Pervasız bir iktidar! 

“İktidarın sermayenin elinde olduğu veya sermaye tarafından kontrol edildiği koşullarda insan canının bir makine kadar değer görmediğini anlamamız gerekiyor” diyen Kartal, şöyle konuştu: “Bu düzende emekçiler tüketirken de sermaye kazanıyor, emekçiler üretirken de sermaye kazanıyor. Hem ücretler ve sosyal haklardaki düşüş, hem toplam gelirin bölüşümünde emeğin aldığı payın düşmesi ve yoksullaşmanın geniş bir halk kitlesini kapsaması, emek sömürüsüne emekçilerin canının da dahil edildiğini gösteriyor. Daha doğrusu AKP iktidarı kendinden önceki iktidarlardan farklı olarak bunu ilan ediyor. Kader, fıtrat gibi ifadelerle açığa vurulan şey dini argümanlarla toplumu etkisiz kılmak olduğu kadar, sermayeye yol vermek, yargıya ve denetim birimlerine de yön tayini anlamı taşıyor. Fakat en korkunç olan iktidar iş cinayetleri karşısındaki tutumunu, pozisyonunu belirtiyor. Yani diyor ki ben her koşulda ama her koşulda sermayeyi korurum. Sanırım geçmiş iktidarlardan bir farkı da bu pervasızlığıdır.”

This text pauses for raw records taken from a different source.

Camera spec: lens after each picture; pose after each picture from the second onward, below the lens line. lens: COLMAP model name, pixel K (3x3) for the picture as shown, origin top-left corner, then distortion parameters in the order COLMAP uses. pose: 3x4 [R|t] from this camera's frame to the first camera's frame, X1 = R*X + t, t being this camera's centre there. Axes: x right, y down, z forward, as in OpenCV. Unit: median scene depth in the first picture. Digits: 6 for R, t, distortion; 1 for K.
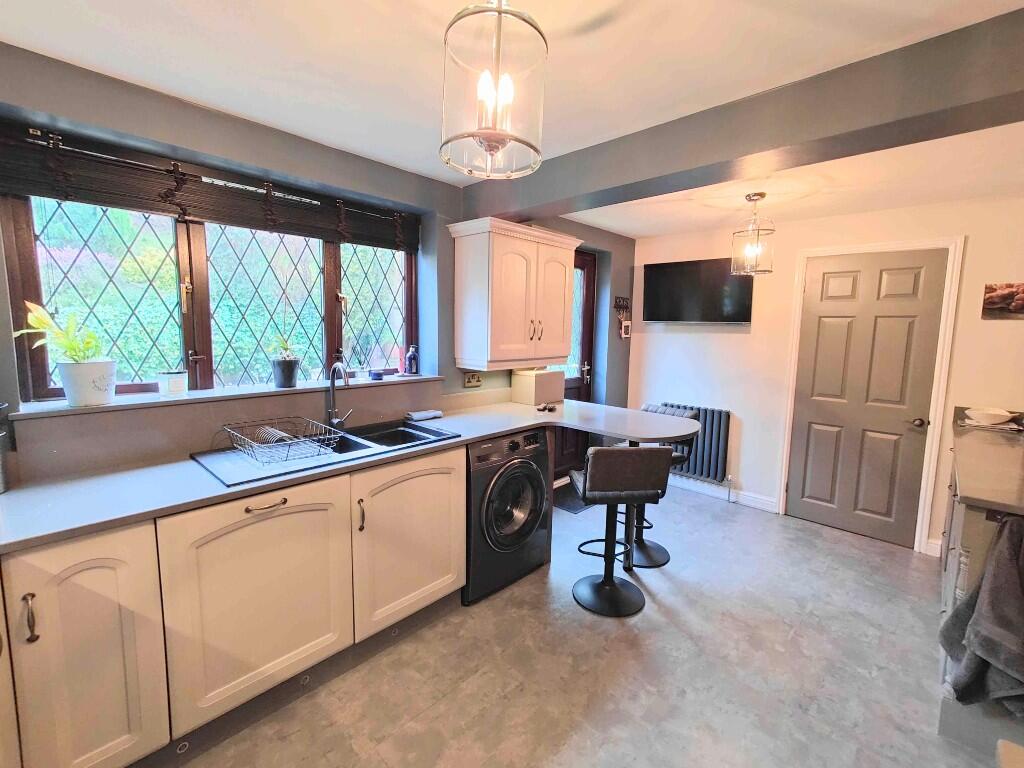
lens RADIAL K [[452.9, 0, 511.1], [0, 452.9, 380.6], [0, 0, 1]] dist [0.007198, -0.000457]
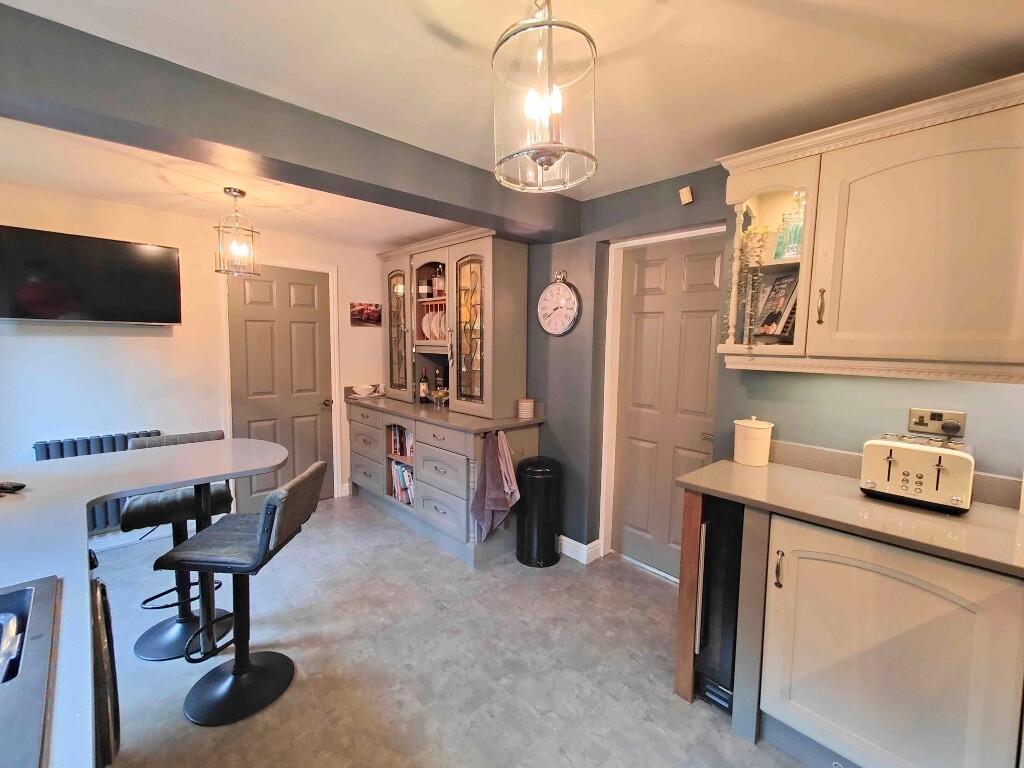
lens RADIAL K [[452.9, 0, 511.1], [0, 452.9, 380.6], [0, 0, 1]] dist [0.007198, -0.000457]
pose [[0.058406, -0.105478, 0.992705, -0.485980], [0.106349, 0.989401, 0.098870, -0.058757], [-0.992612, 0.099799, 0.069004, 0.480662]]
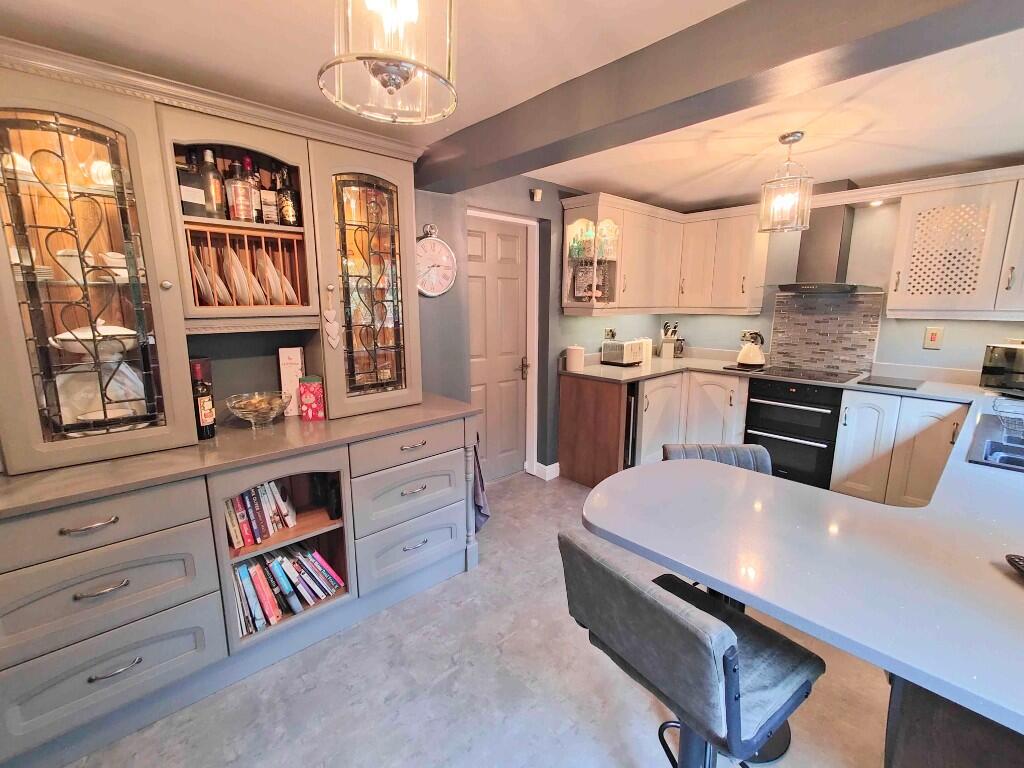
lens RADIAL K [[452.9, 0, 511.1], [0, 452.9, 380.6], [0, 0, 1]] dist [0.007198, -0.000457]
pose [[-0.997265, -0.027536, 0.068581, 0.528083], [-0.006210, 0.955935, 0.293513, -0.182442], [-0.073641, 0.292284, -0.953492, 1.606708]]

Sendikaların mücadele etmesi

Emekçilerin her yıl artan sayılarda öldüğünü, öldürüldüğünü belirten Kartal, son olarak şunları söyledi: “Dolayısıyla sınıf örgütlerinin ve sendikaların yaşadığımız bu süreçleri de dikkate alarak iktidara, sermayeye ve bu sömürü ve ölüm düzenine karşı mücadele etmeleri zorunludur. Çünkü Soma’da, Amasra’da, Karadon’da, Kozlu’da, Dursunbey’de ve benzeri birçok yerde gördüğümüz ve yaşadığımız şey; artık yalnızca emeğimiz çalınmıyor, canımıza da kastediliyor.”